Durante su lentísimo proceso de descomposición natural —que puede demorar entre 100 y 500 años—, los plásticos convencionales se fragmentan en microplásticos. Estas partículas invaden ríos, océanos y suelos, infiltrándose en la cadena alimentaria y generando riesgos directos tanto para la fauna marina como para la salud humana.
Innovación con Triple Impacto: de la tierra al laboratorio
El bioplástico desarrollado en la UBA no solo ofrece una solución ecológica, sino que activa un mecanismo de triple impacto al valorizar materias primas autóctonas.
Natalia Hermoso, tesista de Ciencias Físicas, explica que el propósito del proyecto es "reemplazar parte del plástico y así poder usar fécula de mandioca y yerba mate para darle valor agregado a productos nacionales".
¿Cómo es el proceso de creación? El equipo del laboratorio de polímeros y materiales compuestos transforma estos recursos naturales mediante un procedimiento técnico preciso:
Formulación: Se mezcla la fécula de mandioca con plastificantes naturales para otorgarle flexibilidad.
Extrusión: La mezcla se procesa en una máquina extrusora para obtener cordones termoplásticos.

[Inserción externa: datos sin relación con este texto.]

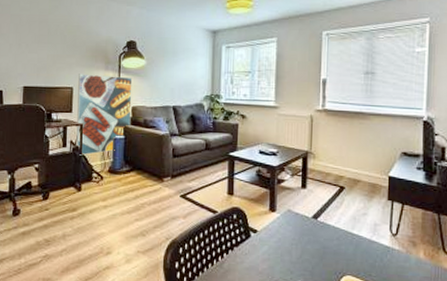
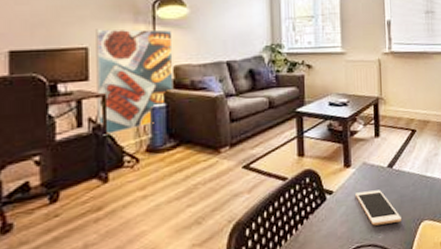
cell phone: none [278,236,324,271] -> present [356,190,402,226]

Termoformado: Finalmente, según detalla la becaria doctoral Leiza Fernández, el material se lleva a una prensa hidráulica donde adquiere su formato final de film.
Cinco semanas frente a cinco siglos
El contraste más asombroso de este desarrollo radica en su ciclo de vida. Mientras un envase tradicional derivado del petróleo permanecerá en el ambiente durante generaciones, el film de mandioca y yerba mate tarda aproximadamente cinco semanas en degradarse en la tierra.
Al estar compuesto por fuentes 100% naturales, los microorganismos del suelo pueden procesarlo e incorporarlo nuevamente al ciclo biológico sin dejar residuos persistentes ni tóxicos.
Además de evitar la emisión de contaminantes durante su producción, esta innovación subraya un impacto social y productivo clave. Como destaca Pajoni, la masificación de este bioplástico representaría "una gran oportunidad económica para los productores de mandioca del país".
Una vez más, la sinergia entre la investigación científica y los recursos naturales demuestra que el futuro del consumo masivo puede —y debe— ser regenerativo.